[Study material — start]

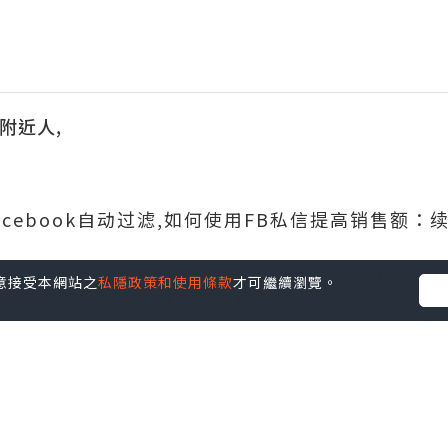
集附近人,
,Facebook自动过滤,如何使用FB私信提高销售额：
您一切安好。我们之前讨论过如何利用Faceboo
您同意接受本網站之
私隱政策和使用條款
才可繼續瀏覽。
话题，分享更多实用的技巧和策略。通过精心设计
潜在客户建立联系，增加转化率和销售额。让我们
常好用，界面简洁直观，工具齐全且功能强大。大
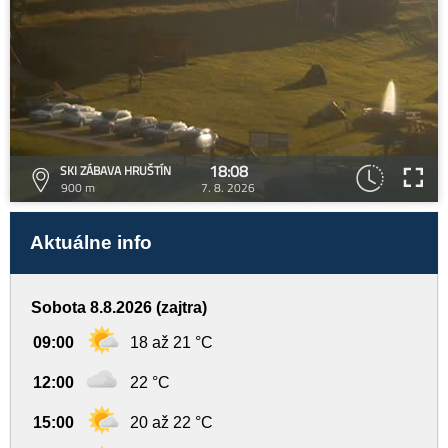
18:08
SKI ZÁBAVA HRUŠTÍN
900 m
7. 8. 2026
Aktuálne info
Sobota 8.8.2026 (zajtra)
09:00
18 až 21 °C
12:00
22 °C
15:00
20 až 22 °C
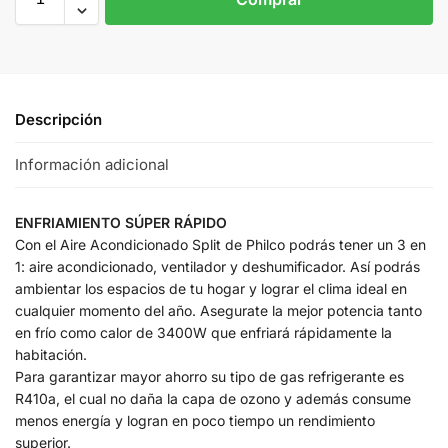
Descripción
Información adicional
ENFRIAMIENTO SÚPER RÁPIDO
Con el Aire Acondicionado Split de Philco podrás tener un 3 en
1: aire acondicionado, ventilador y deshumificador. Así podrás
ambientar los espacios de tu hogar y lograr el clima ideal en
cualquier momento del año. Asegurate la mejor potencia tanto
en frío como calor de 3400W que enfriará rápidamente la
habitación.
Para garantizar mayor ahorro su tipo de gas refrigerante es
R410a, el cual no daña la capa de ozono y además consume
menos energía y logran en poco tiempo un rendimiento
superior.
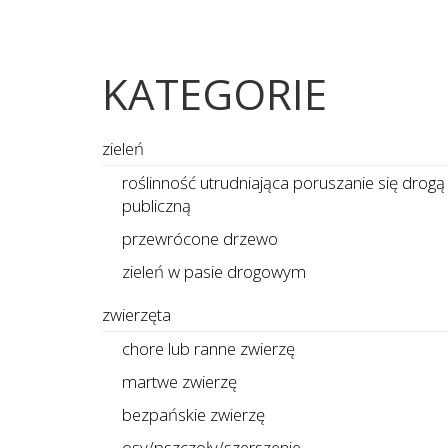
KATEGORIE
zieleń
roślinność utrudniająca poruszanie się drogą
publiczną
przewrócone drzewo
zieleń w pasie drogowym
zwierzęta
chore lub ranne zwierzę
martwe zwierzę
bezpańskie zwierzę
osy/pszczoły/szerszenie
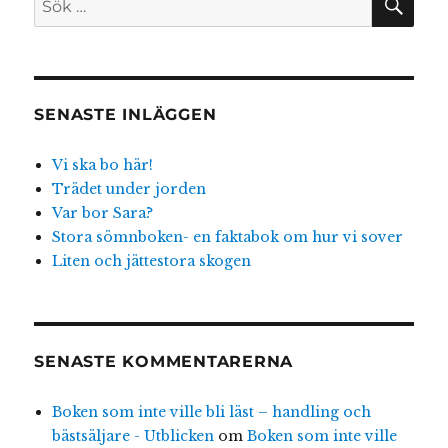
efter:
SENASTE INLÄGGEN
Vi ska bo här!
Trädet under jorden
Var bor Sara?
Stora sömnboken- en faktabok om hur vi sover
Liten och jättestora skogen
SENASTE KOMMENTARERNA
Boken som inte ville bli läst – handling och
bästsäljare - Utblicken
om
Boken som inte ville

[Study material — finish]
[Study material — start]

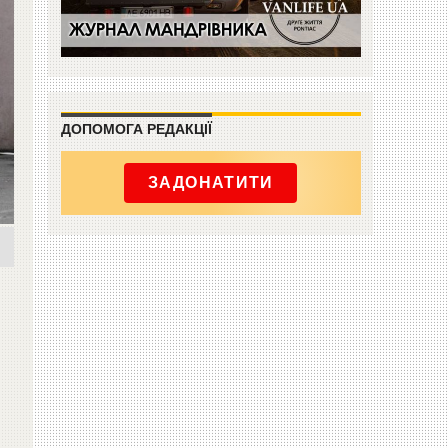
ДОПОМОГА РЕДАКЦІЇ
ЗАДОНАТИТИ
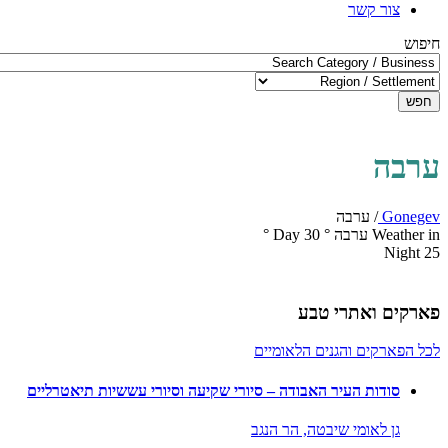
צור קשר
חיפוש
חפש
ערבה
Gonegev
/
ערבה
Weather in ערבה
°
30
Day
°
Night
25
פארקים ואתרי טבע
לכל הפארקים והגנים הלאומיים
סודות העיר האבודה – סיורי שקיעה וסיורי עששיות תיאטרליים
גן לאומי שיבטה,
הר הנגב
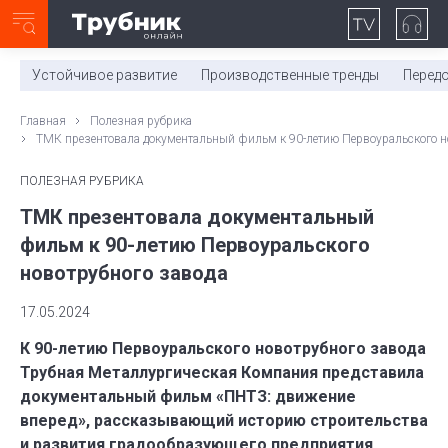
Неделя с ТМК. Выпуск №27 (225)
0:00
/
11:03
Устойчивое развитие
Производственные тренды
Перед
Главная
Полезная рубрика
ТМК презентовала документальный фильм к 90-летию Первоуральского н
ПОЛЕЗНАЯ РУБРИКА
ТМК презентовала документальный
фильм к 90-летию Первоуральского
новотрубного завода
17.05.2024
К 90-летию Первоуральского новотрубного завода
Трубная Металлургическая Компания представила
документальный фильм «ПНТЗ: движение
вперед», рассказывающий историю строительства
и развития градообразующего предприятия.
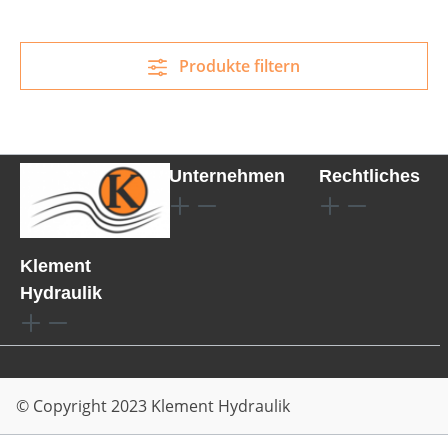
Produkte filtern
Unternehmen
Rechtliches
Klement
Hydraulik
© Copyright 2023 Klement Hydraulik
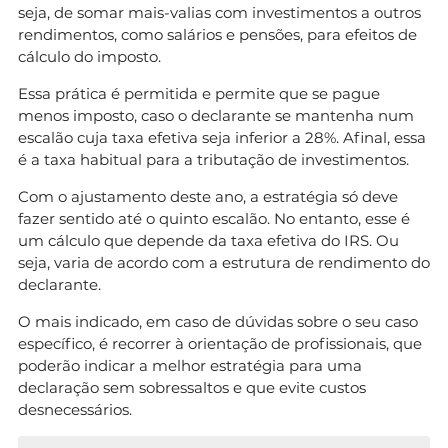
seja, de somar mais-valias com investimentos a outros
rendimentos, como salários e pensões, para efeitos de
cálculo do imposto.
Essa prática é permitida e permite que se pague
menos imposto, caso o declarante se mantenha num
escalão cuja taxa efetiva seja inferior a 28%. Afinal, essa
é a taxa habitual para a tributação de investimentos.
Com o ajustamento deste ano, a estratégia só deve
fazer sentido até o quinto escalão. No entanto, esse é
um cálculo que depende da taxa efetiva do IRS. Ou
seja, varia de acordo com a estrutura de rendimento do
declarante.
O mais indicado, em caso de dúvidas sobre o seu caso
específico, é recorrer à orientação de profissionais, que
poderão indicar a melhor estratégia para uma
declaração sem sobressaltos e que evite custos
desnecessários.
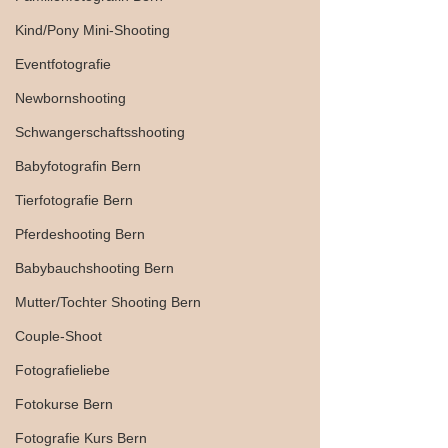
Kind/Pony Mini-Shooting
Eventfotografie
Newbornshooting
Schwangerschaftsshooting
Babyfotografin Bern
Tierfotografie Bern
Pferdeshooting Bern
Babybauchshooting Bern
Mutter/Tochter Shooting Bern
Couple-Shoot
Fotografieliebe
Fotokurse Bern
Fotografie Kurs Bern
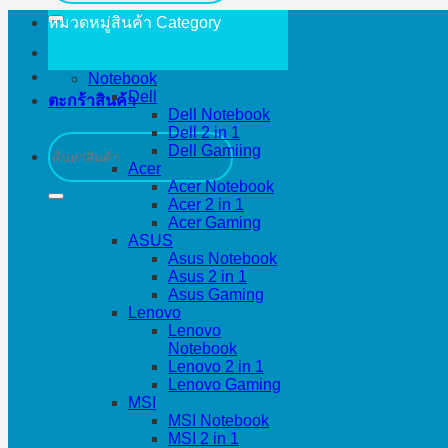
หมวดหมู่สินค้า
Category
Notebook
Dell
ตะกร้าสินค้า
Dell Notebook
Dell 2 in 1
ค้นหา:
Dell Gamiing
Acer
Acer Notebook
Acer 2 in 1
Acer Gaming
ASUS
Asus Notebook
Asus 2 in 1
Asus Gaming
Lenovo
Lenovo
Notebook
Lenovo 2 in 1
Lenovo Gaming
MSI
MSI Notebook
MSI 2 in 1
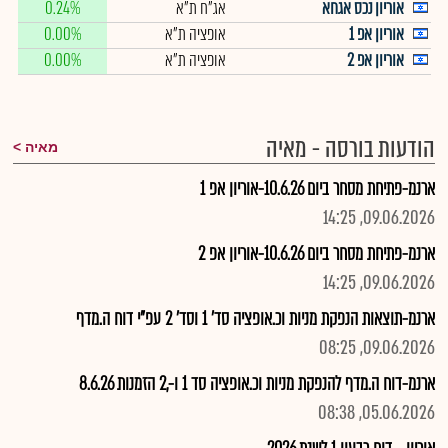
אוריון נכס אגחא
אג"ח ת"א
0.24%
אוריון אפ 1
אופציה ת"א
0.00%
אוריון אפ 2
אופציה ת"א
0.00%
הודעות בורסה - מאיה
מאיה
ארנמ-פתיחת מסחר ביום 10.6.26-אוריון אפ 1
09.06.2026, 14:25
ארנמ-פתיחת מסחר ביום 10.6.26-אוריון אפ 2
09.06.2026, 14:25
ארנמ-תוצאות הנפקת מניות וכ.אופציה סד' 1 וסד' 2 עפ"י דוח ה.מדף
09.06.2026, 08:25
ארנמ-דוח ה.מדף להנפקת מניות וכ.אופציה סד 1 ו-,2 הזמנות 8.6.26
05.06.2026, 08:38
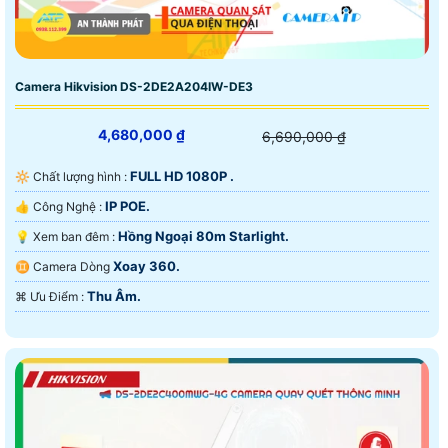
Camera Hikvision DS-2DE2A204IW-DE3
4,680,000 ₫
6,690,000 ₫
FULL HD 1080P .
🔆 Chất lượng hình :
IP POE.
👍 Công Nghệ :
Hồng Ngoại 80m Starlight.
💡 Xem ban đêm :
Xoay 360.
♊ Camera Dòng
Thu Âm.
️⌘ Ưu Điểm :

[Study material — finish]

The answer must be every line from the entries above that holds the string "Lenovo".

Lenovo
Lenovo
Lenovo 2 in 1
Lenovo Gaming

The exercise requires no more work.